--- Entries supplied ---

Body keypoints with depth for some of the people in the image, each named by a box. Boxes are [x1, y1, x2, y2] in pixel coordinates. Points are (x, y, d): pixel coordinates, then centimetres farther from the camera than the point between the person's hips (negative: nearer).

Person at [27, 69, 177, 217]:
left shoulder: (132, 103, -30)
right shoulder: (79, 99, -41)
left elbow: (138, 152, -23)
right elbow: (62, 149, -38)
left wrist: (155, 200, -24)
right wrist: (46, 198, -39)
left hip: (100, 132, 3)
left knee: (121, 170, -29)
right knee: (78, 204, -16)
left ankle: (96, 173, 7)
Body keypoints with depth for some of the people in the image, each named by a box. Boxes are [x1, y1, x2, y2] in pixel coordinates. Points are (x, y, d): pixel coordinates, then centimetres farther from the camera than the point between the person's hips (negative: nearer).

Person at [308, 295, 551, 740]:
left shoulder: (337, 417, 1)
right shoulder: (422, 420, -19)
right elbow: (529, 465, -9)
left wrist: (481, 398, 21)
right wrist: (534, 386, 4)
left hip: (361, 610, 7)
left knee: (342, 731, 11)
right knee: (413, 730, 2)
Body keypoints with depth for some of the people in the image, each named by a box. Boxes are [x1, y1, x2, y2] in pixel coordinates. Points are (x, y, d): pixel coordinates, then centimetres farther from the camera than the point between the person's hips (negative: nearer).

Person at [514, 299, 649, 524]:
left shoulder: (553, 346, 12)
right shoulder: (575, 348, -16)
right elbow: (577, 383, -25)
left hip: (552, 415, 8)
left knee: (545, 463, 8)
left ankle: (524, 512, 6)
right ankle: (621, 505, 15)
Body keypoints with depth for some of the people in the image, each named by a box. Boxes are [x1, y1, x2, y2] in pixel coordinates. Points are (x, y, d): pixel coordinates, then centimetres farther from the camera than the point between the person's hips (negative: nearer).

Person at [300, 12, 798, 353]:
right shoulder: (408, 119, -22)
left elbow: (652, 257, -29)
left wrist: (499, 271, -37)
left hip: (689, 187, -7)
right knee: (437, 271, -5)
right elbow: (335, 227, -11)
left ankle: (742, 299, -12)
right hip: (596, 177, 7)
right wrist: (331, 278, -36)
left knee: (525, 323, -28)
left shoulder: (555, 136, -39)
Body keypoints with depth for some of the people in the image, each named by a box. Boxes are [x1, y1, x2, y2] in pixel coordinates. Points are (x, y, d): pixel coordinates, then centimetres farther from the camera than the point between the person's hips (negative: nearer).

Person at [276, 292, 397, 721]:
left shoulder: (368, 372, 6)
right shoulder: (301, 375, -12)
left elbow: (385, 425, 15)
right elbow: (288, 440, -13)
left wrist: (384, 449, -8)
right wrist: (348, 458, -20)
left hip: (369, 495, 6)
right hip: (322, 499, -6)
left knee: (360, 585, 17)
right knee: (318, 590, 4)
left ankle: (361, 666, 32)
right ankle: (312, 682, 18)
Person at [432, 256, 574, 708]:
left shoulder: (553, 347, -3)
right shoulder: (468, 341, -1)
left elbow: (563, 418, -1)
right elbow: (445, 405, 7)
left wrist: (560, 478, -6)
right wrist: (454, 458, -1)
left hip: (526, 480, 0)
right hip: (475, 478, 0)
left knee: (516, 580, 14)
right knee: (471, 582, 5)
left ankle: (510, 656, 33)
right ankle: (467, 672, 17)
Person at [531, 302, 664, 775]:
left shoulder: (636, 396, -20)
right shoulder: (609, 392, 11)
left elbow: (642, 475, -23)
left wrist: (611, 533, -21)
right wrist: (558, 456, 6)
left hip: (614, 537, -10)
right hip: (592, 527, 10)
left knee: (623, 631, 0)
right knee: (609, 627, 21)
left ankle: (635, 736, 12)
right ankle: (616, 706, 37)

---

* **What needs to be done**:
Count the lines in the material above that contain the string "wrist", with case counting, and give only that number.

* **Answer for the task**:
12